Esto me ocurrió hace no mucho, cuando aún vivía en la ciudad. No sé por qué no me fui antes. Tal vez porque no quería aceptar lo que estaba sintiendo. Tal vez porque no sabía cómo nombrarlo.
Todo comenzó con la mudanza. Una casa nueva, un barrio nuevo. Los vecinos llegaron pronto. Demasiado pronto. Me dijeron que era raro que alguien decidiera vivir allí. Lo dijeron como si fuera una advertencia disfrazada de bienvenida. No lo entendí en ese momento. O no quise entenderlo.
La primera en acercarse fue mi vecina. Yo estaba en el jardín, de cuclillas, hundiendo las manos en la tierra. Ella sonreía. No era una sonrisa amable. Era una exhibición completa de dientes, como si estuviera obligada a mostrar cada uno. Conversamos. O eso intentó. Yo seguía con mi jardinería, sin mirarla demasiado. Me dijo que iría por limonada. Volvió con el vaso. La sonrisa seguía intacta. Inalterable. Pensé que sería solo una anécdota extraña. Pero no fue así.

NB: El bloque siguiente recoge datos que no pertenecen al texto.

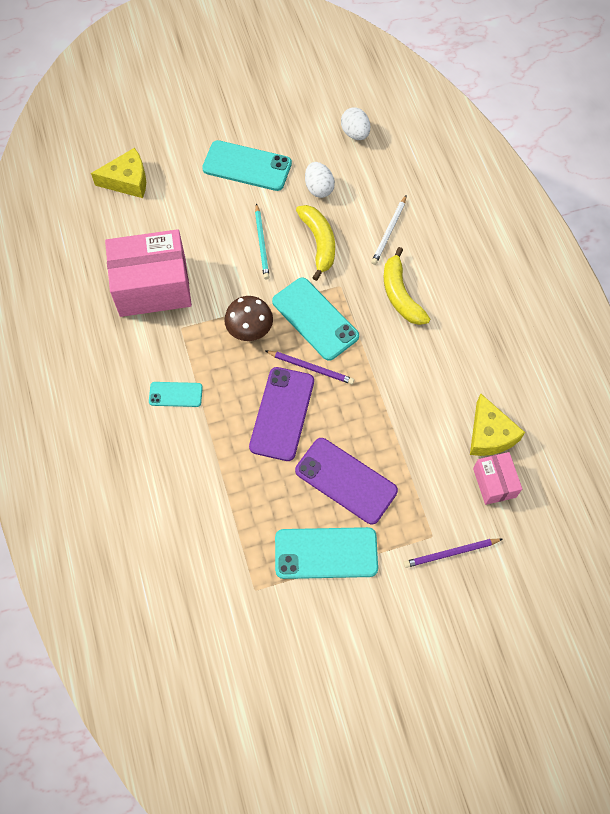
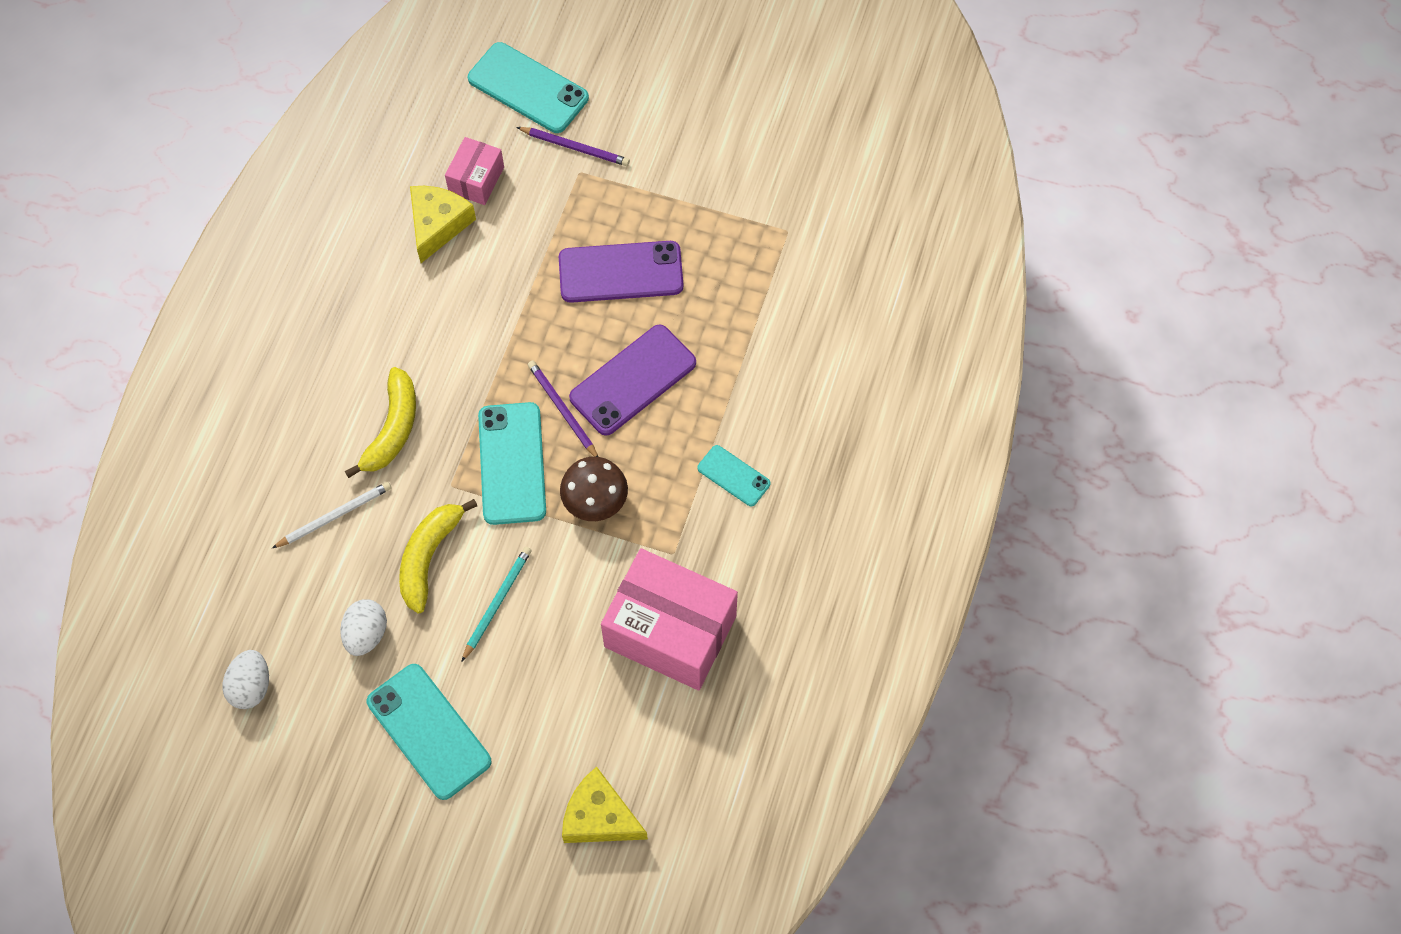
camera: 145 degrees left, 0 degrees up
turquoise phone [275,527,378,579] -> turquoise phone moved to [468,42,589,133]
purple phone [295,438,398,524] -> purple phone turned 75 degrees counterclockwise [559,241,683,303]

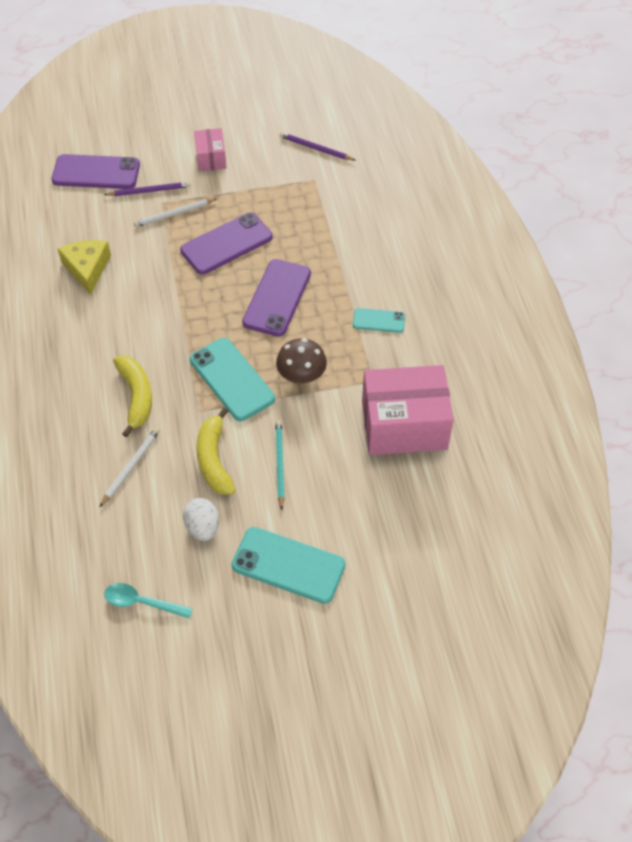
camera: 30 degrees left, 10 degrees down
white egg [223,650,269,709] -> turquoise spoon [104,583,193,619]
pink box [445,137,504,205] -> pink box moved to [194,128,227,171]
turquoise phone [468,42,589,133] -> purple phone [52,154,140,189]
purple pencil [528,361,598,457] -> purple pencil moved to [280,132,355,161]
yellow cheese [562,767,648,843] -> none
none -> white pencil [134,198,217,227]

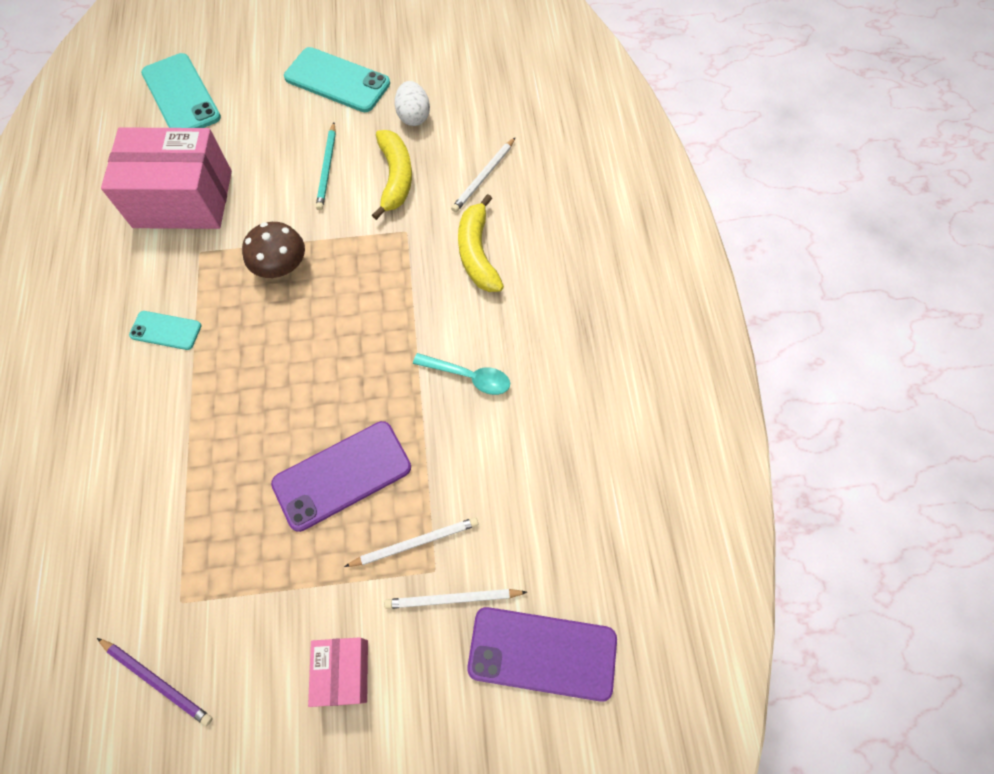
camera: 175 degrees left, 10 degrees up
yellow cheese [58,240,111,295] -> none
purple pencil [104,182,191,196] -> white pencil [384,589,527,609]
turquoise spoon [104,583,193,619] -> turquoise spoon moved to [413,353,510,395]
turquoise phone [190,338,275,421] -> turquoise phone moved to [141,53,221,128]
purple phone [242,259,311,337] -> none

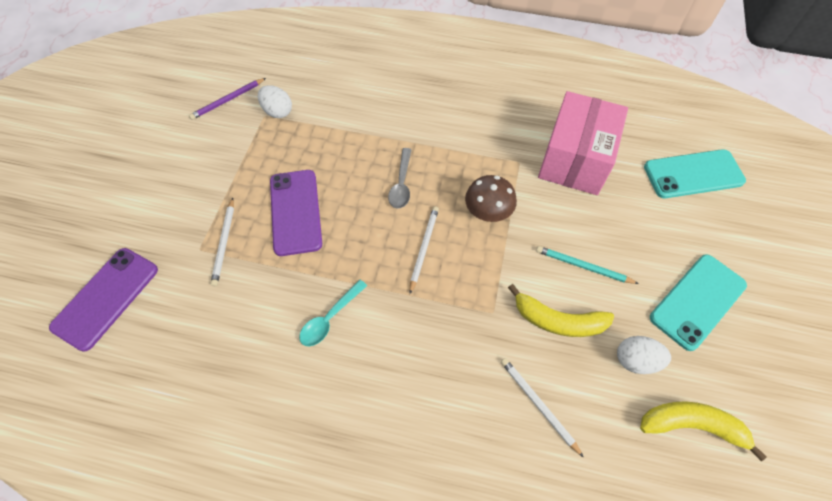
camera: 110 degrees right, 5 degrees down
turquoise phone [129,311,201,350] -> none
pink box [308,637,368,707] -> none
white pencil [384,589,527,609] -> white pencil moved to [409,206,439,294]
yellow banana [458,194,504,292] -> yellow banana moved to [640,401,767,461]
none -> white egg [258,85,292,118]
none -> grey spoon [388,148,412,209]

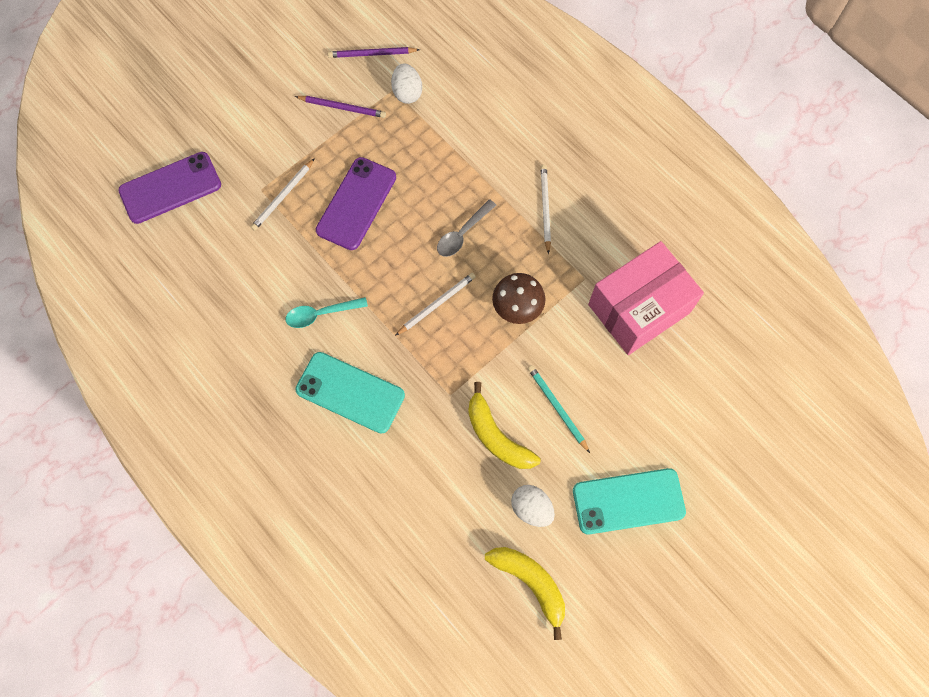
camera: 35 degrees right, 10 degrees up
white pencil [501,358,584,458] -> white pencil moved to [541,165,551,254]
turquoise phone [644,149,746,198] -> turquoise phone moved to [295,352,405,434]
none -> purple pencil [295,96,386,118]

Me presentó a otro vecino. No recuerdo su nombre. Solo su rostro. Su sonrisa estaba congelada. Charlamos por casi una hora. Él no cambió de expresión. Yo intenté sostener una mueca leve, por cortesía. Pero mis pómulos se cansaron. ¿Cómo podía alguien mantener esa rigidez sin dolor?
Me dije que exageraba. Que tal vez era nervios. Soy productor televisivo. Quizás querían causar buena impresión. Pero algo no encajaba.

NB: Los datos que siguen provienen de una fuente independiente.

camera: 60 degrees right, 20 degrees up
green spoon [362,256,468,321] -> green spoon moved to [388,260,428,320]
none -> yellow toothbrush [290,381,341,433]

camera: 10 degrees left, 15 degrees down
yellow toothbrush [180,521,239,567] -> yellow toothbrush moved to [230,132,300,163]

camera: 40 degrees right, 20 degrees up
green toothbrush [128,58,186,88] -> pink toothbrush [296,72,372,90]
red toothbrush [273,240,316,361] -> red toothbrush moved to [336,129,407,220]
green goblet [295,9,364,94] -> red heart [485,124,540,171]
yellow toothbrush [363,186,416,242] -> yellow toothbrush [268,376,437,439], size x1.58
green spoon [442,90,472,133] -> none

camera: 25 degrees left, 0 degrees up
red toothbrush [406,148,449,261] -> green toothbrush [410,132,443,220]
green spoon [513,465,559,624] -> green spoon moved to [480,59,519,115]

En el trabajo, conocí a un nuevo presentador. Su mirada era seria, pero sus labios dibujaban una sonrisa cerrada, burlona. Evitaba mirarme directamente. Sentí incomodidad. No sabía por qué.

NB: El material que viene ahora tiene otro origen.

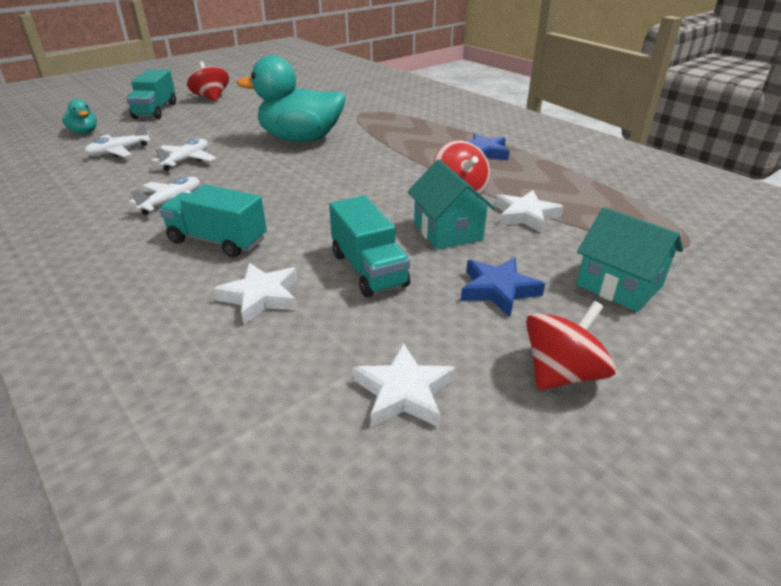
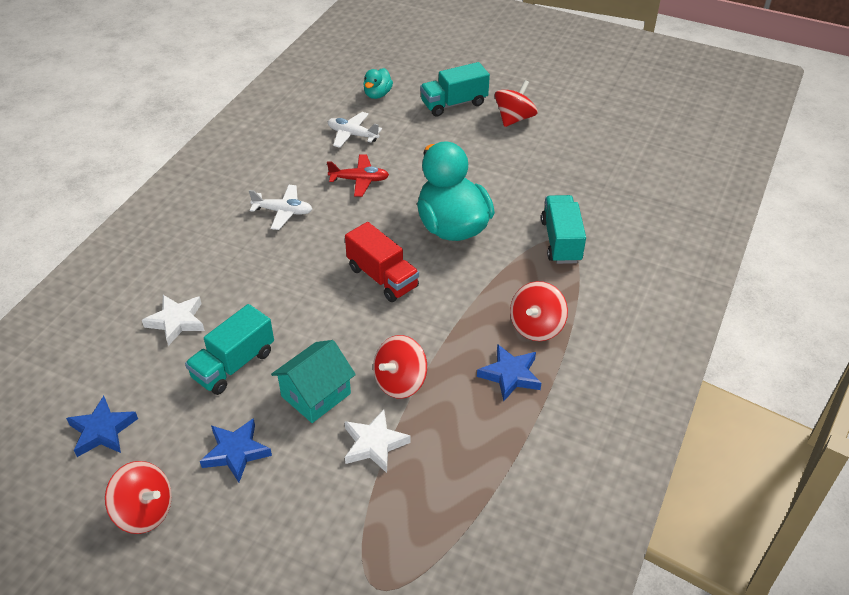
camera: 65 degrees right, 10 degrees up
white plane [152,138,216,171] -> red plane [327,154,389,197]
turquoise truck [159,184,267,258] -> turquoise truck moved to [541,195,586,264]
white star [353,343,455,427] -> blue star [66,396,138,457]
turquoise house [576,207,683,312] -> none
none -> red truck [345,222,419,302]
none -> red spinning top [510,281,568,341]

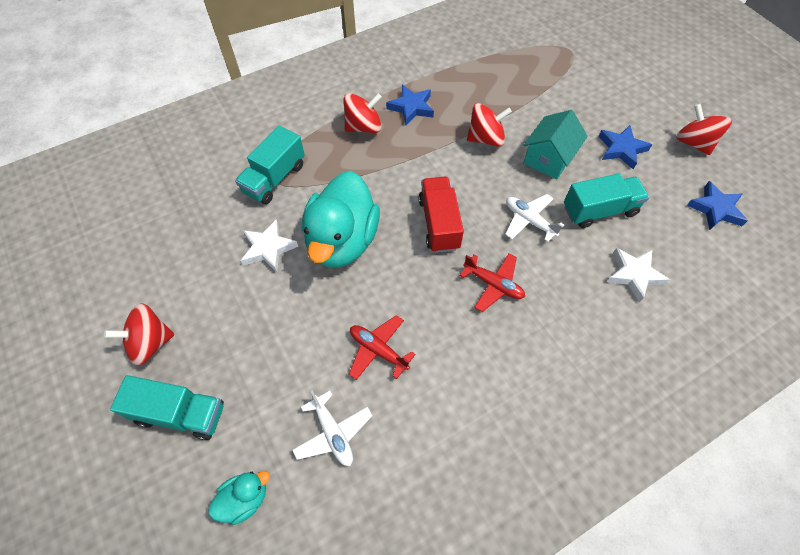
camera: 145 degrees left, 15 degrees up
white plane [249,185,312,230] -> white plane moved to [505,194,564,242]
turquoise house [271,340,356,423] -> turquoise house turned 45 degrees counterclockwise [523,110,588,180]
white star [345,410,411,473] -> white star moved to [241,219,298,272]
none -> red plane [460,253,525,312]

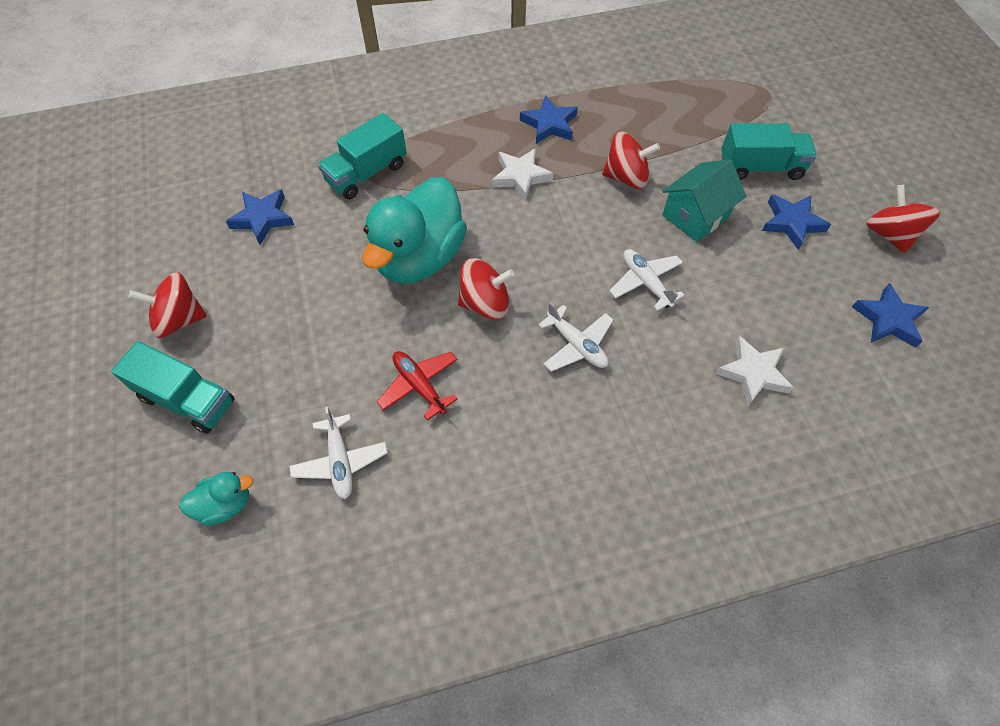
camera: 15 degrees right, 0 degrees up
white star [241,219,298,272] -> white star moved to [492,148,554,201]
red spinning top [343,93,382,133] -> red spinning top moved to [458,258,514,320]
red truck [419,177,464,253] -> none
red plane [460,253,525,312] -> white plane [538,302,613,372]
turquoise truck [564,173,649,228] -> turquoise truck moved to [721,123,817,180]
none -> blue star [226,189,294,245]

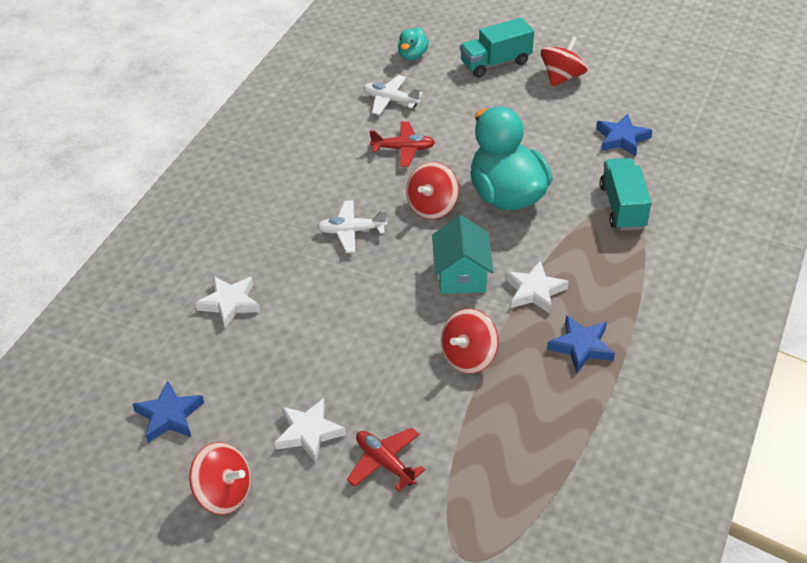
camera: 130 degrees right, 15 degrees down
white plane [609,249,685,311] -> none
turquoise house [662,159,746,242] -> turquoise house moved to [432,215,494,294]
turquoise truck [721,123,817,180] -> red plane [347,428,425,491]
blue star [762,194,831,250] -> white star [275,398,346,463]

Al salir, encontré un papel doblado en el panel de mi auto. Un dibujo. Una boca sonriente. Sin ojos. Una sonrisa burlona. No entendía cómo había llegado ahí. Mi auto tiene alarma. Nadie debió entrar.
Esa noche, al llegar a casa, mi vecina me esperaba en la puerta. La misma sonrisa. Me pidió dormir en mi casa. Le pregunté por qué no en la suya. Lloró. Sin dejar de sonreír.
La dejé entrar. Le pregunté por qué lloraba. Me dijo: —Ellos me obligaron… a matar al anterior inquilino… Ahora que no les agradas… tengo que matarte…
Y entonces dejó de sonreír. Se apuntó con una pistola dentro de la boca.
Yo retrocedí. Por la ventana vi a otra persona acercarse. La misma mueca. Apagué las luces. Me escondí. Busqué la pistola.
El intruso entró con linterna. Aproveché la oscuridad para escapar por la cocina. Tenía las llaves. Pero una llanta estaba desinflada. La gata puesta. Sin alarma.
Una alarma sonó. De mi casa. No sabía que tenía una.
Los vecinos salieron armados. Me escondí en el auto. Cuando entraron, intenté huir. Uno tenía perro. Lo maté. El ruido alertó a los demás. Corrí.
No recuerdo bien cómo, pero logré escapar. Tomé otro auto. Atropellé a algunos. Me fui de la ciudad.
Ahora vivo lejos. La policía me busca. Dicen que cometí un crimen. Pero yo solo me defendí.
No tengo espejos. No quiero verme. La última vez que lo hice, vi una sonrisa que no reconocí. Desde entonces, vivo lejos. Y solo espero que no me encuentren.